> **Exercise requirements**
Every entry below must be repeated exactly; skip the pictures.

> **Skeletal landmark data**
------------------------------------------------

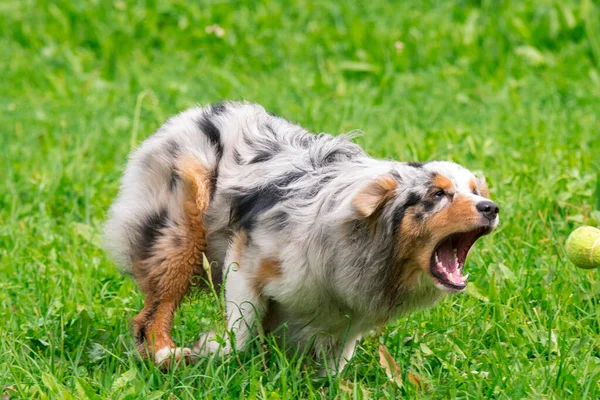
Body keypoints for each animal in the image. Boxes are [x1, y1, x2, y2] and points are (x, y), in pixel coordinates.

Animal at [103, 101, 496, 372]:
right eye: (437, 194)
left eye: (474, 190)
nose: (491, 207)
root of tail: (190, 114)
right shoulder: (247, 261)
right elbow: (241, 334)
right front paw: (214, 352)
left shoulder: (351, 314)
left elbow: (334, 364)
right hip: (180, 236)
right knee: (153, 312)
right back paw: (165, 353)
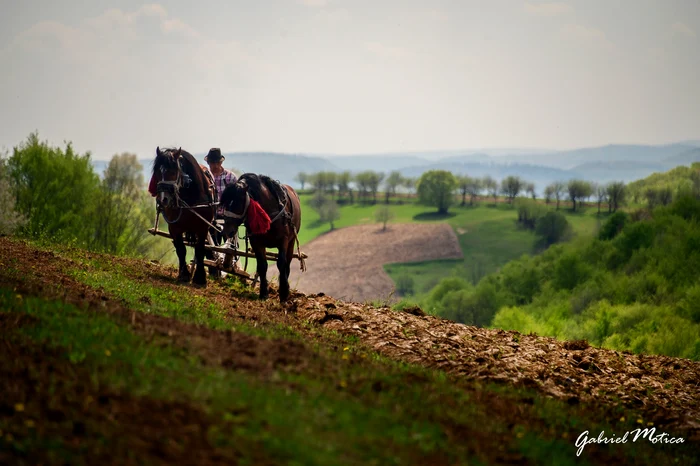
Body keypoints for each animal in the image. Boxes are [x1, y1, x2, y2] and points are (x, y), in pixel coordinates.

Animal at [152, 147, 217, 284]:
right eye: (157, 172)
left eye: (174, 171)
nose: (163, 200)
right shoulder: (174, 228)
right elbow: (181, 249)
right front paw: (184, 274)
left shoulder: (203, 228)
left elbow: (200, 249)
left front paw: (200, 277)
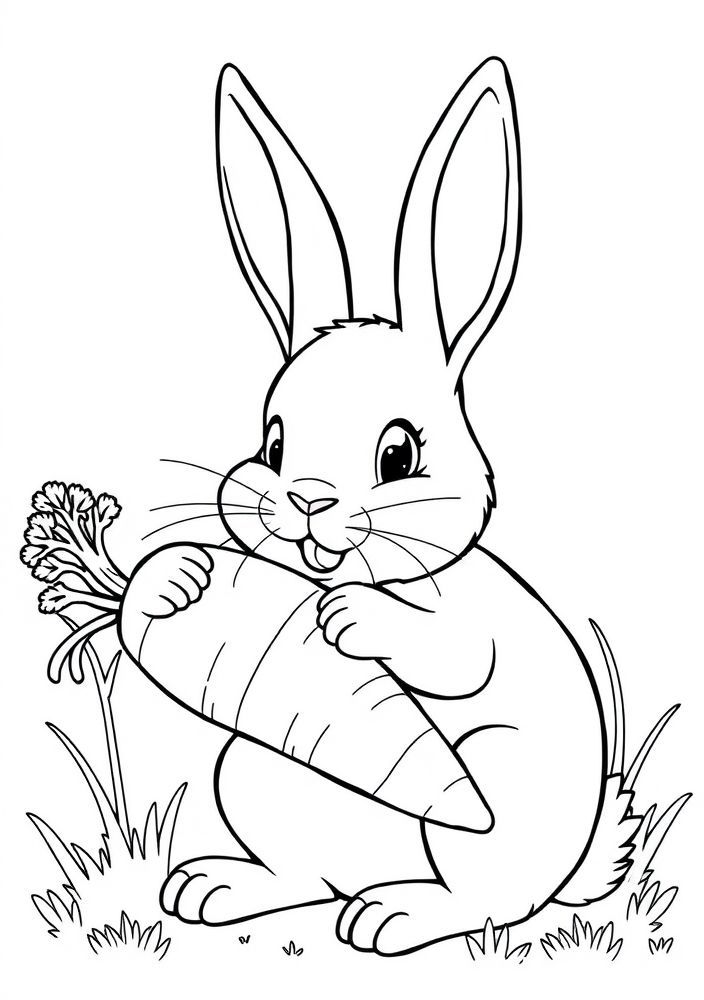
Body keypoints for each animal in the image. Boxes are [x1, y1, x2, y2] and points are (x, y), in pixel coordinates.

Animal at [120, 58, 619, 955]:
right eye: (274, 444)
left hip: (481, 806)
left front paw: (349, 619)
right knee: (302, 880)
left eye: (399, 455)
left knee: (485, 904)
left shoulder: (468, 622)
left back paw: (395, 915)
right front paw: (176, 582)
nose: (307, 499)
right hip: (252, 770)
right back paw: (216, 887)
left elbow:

------------------------------------------------

> **Written solution**
Body keypoints for each animal in the image. Boxes are [x1, y1, x2, y2] and points are (x, y), in pixel coordinates.

Animal at [103, 101, 496, 372]:
right eye: (437, 194)
left eye: (474, 190)
nose: (491, 207)
root of tail: (190, 114)
right shoulder: (247, 261)
right elbow: (241, 334)
right front paw: (214, 352)
left shoulder: (351, 314)
left elbow: (334, 364)
right hip: (180, 236)
right knee: (153, 312)
right back paw: (165, 353)
Body keypoints for each animal in the image. Boxes are [x1, y1, x2, y2] and points are (x, y), in pixel coordinates.

Animal at [152, 147, 217, 284]:
right eye: (157, 172)
left eye: (174, 171)
nose: (163, 200)
right shoulder: (174, 228)
right elbow: (181, 249)
right front paw: (184, 274)
left shoulder: (203, 228)
left elbow: (200, 249)
left front paw: (200, 277)
Body keypoints for each animal in the image. Boxes are [x1, y1, x2, y2] and points are (x, y), in pixel coordinates.

Animal at [120, 58, 619, 955]:
right eye: (274, 444)
left hip: (481, 806)
left front paw: (349, 619)
right knee: (302, 880)
left eye: (399, 455)
left knee: (485, 904)
left shoulder: (468, 622)
left back paw: (395, 915)
right front paw: (176, 582)
nose: (307, 499)
right hip: (252, 770)
right back paw: (216, 887)
left elbow:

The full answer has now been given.